Voilà quelques années déjà qu’Ufomammut traine ses basques poussiéreuses dans la sphère des musiques extrêmes, imperturbable malgré une reconnaissance grandissante… Aujourd’hui est venu le temps de faire définitivement éclater la vérité : ces trois énergumènes transalpins n’appartiennent tout simplement pas au même monde que nous autres, pauvres mortels.
Que l’Italie, croulante, nous pine à l’arrache au football, passe encore, surtout que la France ne vaut plus rien nous dit on, et que même si elle essaye sans y croire, ça peut toujours le faire sur un coup de dés. En revanche lorsque ces trois là entrent dans la danse autant déclarer immédiatement forfait à moins d’être solidement armé sous peine de correction douloureuse. Et encore… il y a de toute façon peu de chances pour qu’Ufomammut ne vous sèche pas rapidement d’un tacle sévère sur le pré…
La confrontation entamée, vous n’y aurez finalement cru que l’espace de 3 minutes et quelques, le temps que les azure et blanc répètent calmement leurs gammes en guise d’échauffement. Malheureusement, ici les matchs durent (6)66 minutes. Une éternité lorsque l’on se fait pilonner comme un damné des la première offensive (Stigma). Dès lors tout s’assombrit et s’appesantit. L’air devient suffoquant, une chaleur sèche s'élève irrémédiablement, vous peinez. En face Ufomammut ne fait que monter en puissance, lancé sur une dynamique lourde : incompréhensible. Irrésistible surtout (Stardog, Hellectric). Vous avez beau tout tenter, invoquer YOB, Electric Wizard et autres demi-dieux du fuzz tantôt psychédélique, tantôt furieux, vous n’y arrivez pas. Vous n’y arriverez jamais.

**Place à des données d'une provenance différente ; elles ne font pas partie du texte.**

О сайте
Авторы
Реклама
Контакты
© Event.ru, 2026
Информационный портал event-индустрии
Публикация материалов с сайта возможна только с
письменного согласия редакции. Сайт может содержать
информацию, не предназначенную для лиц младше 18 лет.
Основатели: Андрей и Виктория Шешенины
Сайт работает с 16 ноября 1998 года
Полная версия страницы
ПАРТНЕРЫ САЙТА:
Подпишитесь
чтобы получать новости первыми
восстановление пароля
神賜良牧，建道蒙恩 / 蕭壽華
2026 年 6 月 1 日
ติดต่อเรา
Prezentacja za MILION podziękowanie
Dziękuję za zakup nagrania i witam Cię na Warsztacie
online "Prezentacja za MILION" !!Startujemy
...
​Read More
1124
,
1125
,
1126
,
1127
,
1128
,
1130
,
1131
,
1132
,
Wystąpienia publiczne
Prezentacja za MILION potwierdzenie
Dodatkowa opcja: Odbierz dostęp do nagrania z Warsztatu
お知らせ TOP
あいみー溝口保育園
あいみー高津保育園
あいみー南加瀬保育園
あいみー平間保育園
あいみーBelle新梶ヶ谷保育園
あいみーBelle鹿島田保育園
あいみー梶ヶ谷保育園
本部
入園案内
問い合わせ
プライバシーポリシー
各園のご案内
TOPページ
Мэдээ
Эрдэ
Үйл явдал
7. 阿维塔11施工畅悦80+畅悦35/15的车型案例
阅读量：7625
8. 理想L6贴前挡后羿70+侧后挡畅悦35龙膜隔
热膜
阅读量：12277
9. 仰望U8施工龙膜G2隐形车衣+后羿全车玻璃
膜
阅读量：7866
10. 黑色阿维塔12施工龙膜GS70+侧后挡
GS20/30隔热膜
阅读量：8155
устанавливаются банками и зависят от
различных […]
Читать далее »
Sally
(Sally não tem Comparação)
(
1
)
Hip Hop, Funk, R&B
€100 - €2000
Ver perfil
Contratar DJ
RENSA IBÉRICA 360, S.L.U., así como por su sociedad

Autant se faire une raison : Ufomammut est beaucoup mais alors beaucoup trop fort pour votre petite personne. Toute gesticulation est inutile. Laissez parler la démesure de la formation latine et soumettez vous. Laissez les faire parler la poudre et soulever autant de poussière à trois qu’un régiment de doomeux sous psychotropes lancé dans une quête effrénée (mais à progression lente, bien évidemment) du saint Graal des musiques apesanties. Non ces types ne sont pas comme nous… quelque chose d’immense est à l’œuvre dans l'ombre et guide ces médiators-rouleaux compresseurs, dicte ce martèlement de futs possédé, chaleureux mais éreintant, leur murmure l'idée de l'utilisation de ce clavier (belle trouvaille), insuffle ces respirations salvatrices dans un chaos Stoner Doom qui, par la suite ne nous écrase que plus durement (Nero, la brutalité quasi primaire de Destroyer). Le souffle de l’occulte se fait clairement sentir (Ammonia et son chant féminin). Rien de palpable, rien de tangible et pourtant le constat est là, froid, sans concessions : Ufomammut vous ravage et vous assistez impuissants à votre propre déchéance, embarqués au milieu d’un torrent de décibels sur-gras, frappés d’hallucinations dures. Le chant, rare, se veut lointain, comme étouffé, noyé… halluciné et fatigué derrière tant de distorsion, écrasé par cette basse intenable qui n’en finit plus de rouler et, malgré tout, de vous faire vibrer.
Mais pourquoi bouder son plaisir alors? Plutôt que de résister en vain, vous aussi laissez vous aller… abandonnez vous à cette musique sulfureuse. Après tout, à notre époque le bûcher n’existe plus et vous ne risquez plus guère que de faire hurler Christine Boutin. Enfin, alors que vous vous abîmez pleinement au plus profond de cet Idolum et qu’Ufomammut commençait à vous dévoiler son art sombre, Void vous plante là, hagards, sur un final ambient trituré, lancinant et hypnotique, s’étirant sur une durée interminable. Encéphalogramme plat. Les italiens ont débranché la perfusion et le manque gagne. Subitement, un dernier assaut sonore (Elephantom) : le rush est puissant, la montée imposante, le riffing monstrueux. Les nuques surchauffées sautent… puis tout s’arrête. Définitivement. Le silence est intenable et, le doigt tremblant, vous faites « play ». Cette fois ça y est, vous aussi avez sombré. Bienvenue chez Ufomammut. Ici, accompagnés de quelques illustres compagnons de la musique pachydermique un brin allumée, les italiens siègent parmis les puissants.
A écouter : 1
La prod est un peu faiblarde. Ça manque vraiment de puissance pour soutenir les compos. J'en ai encore plus l'impression depuis que je les ai vu en concert (Stigme, aïe !).
Sinon l'album est carrément bien foutu, avec son lot de perles. Eve est plus réussi je trouve.